[START Material to process]

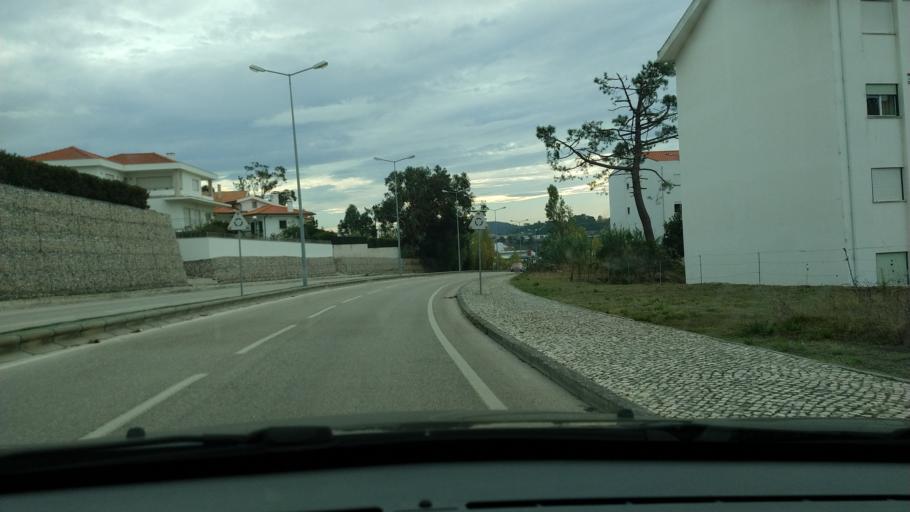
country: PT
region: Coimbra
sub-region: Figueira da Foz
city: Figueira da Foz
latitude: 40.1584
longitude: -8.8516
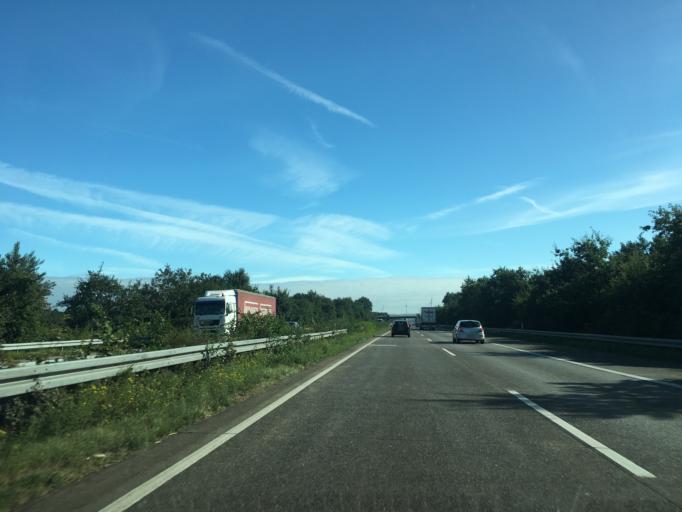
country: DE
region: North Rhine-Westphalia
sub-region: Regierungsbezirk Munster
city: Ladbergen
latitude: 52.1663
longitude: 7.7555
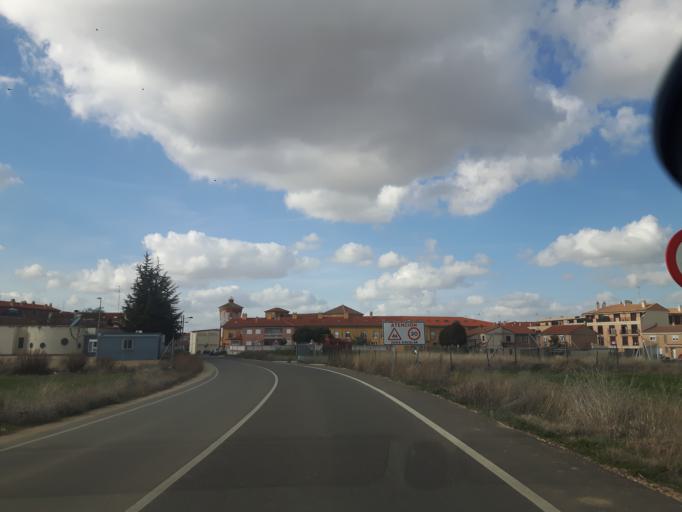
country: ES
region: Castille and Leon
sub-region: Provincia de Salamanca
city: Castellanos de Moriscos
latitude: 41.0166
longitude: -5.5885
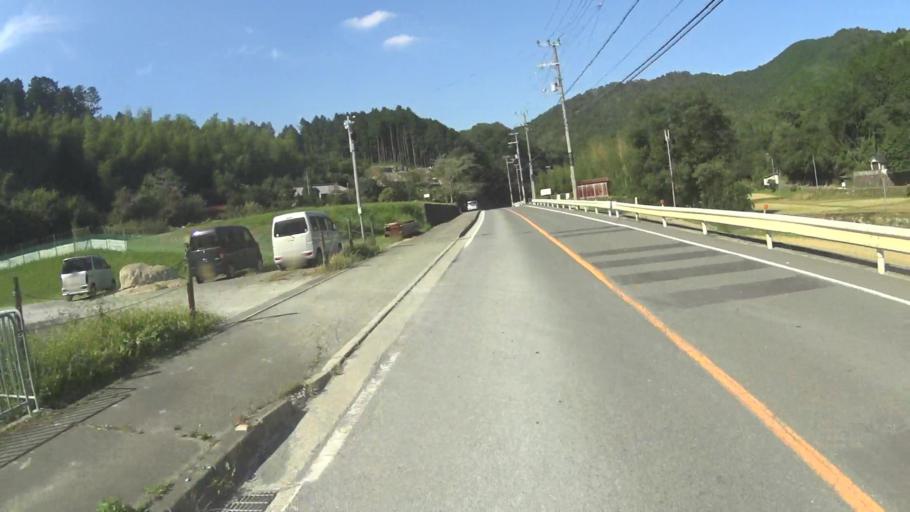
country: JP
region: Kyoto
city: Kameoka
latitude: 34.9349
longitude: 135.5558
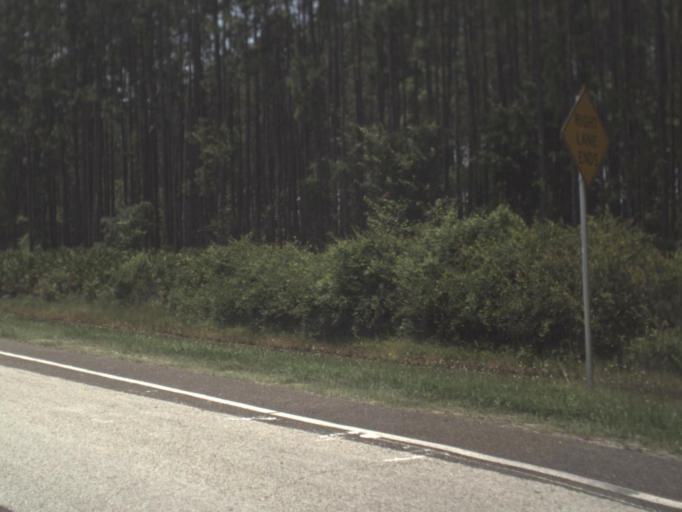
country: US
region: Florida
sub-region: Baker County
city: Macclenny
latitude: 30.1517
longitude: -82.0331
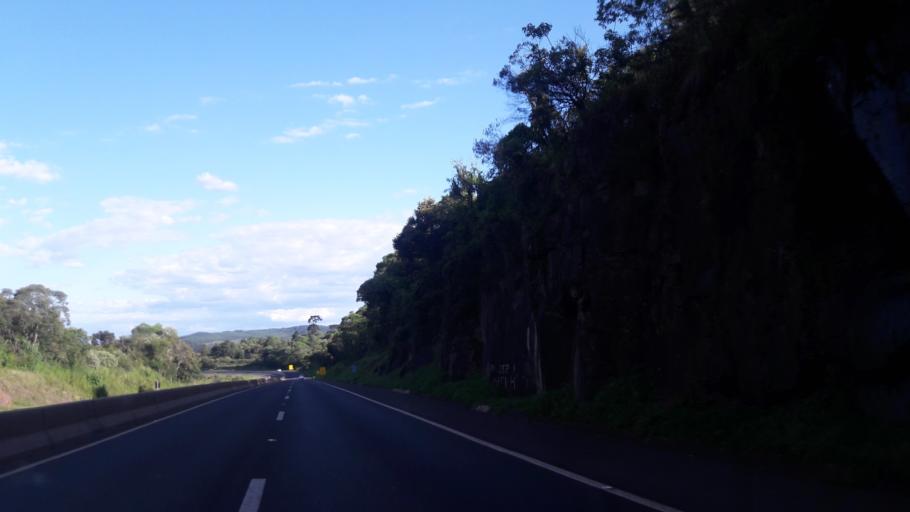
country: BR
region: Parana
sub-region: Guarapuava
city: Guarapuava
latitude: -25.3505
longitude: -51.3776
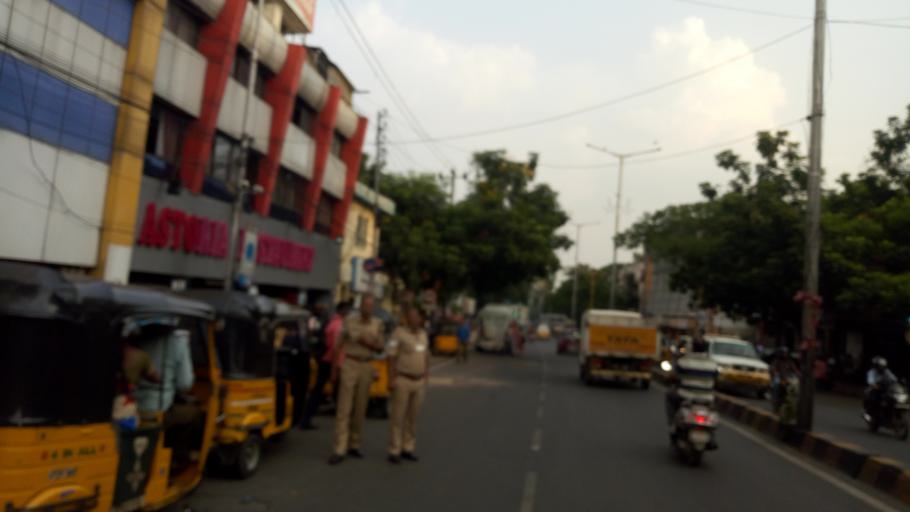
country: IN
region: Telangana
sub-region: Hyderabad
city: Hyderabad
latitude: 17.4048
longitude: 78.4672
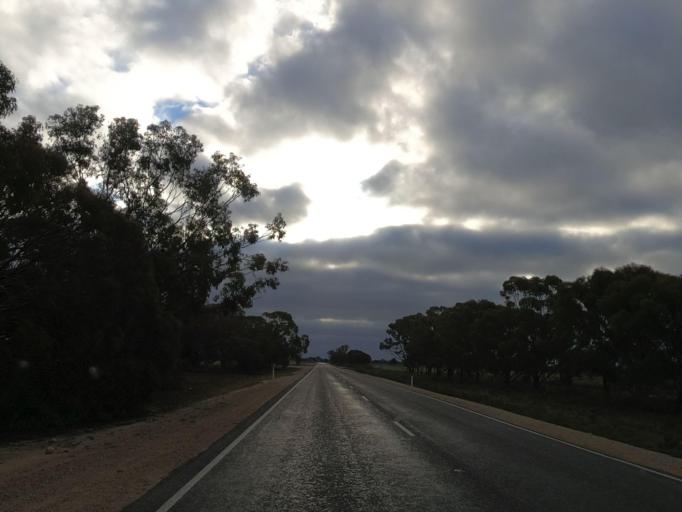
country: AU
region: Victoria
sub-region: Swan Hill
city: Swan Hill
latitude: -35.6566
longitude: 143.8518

[END Material to process]
[START Material to process]

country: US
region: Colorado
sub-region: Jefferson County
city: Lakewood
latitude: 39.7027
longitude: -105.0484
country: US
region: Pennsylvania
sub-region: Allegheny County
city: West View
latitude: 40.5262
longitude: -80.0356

[END Material to process]

▸ What to work on: Express the part of the records that opens with the line containing "country: PT" and closes with the line containing "longitude: 78.4672" as a JSON list of strings, one string per line, omitting blank lines. Leave the pictures out of the list.

▸ The result:
[
  "country: PT",
  "region: Coimbra",
  "sub-region: Figueira da Foz",
  "city: Figueira da Foz",
  "latitude: 40.1584",
  "longitude: -8.8516",
  "country: DE",
  "region: North Rhine-Westphalia",
  "sub-region: Regierungsbezirk Munster",
  "city: Ladbergen",
  "latitude: 52.1663",
  "longitude: 7.7555",
  "country: ES",
  "region: Castille and Leon",
  "sub-region: Provincia de Salamanca",
  "city: Castellanos de Moriscos",
  "latitude: 41.0166",
  "longitude: -5.5885",
  "country: JP",
  "region: Kyoto",
  "city: Kameoka",
  "latitude: 34.9349",
  "longitude: 135.5558",
  "country: US",
  "region: Florida",
  "sub-region: Baker County",
  "city: Macclenny",
  "latitude: 30.1517",
  "longitude: -82.0331",
  "country: BR",
  "region: Parana",
  "sub-region: Guarapuava",
  "city: Guarapuava",
  "latitude: -25.3505",
  "longitude: -51.3776",
  "country: IN",
  "region: Telangana",
  "sub-region: Hyderabad",
  "city: Hyderabad",
  "latitude: 17.4048",
  "longitude: 78.4672"
]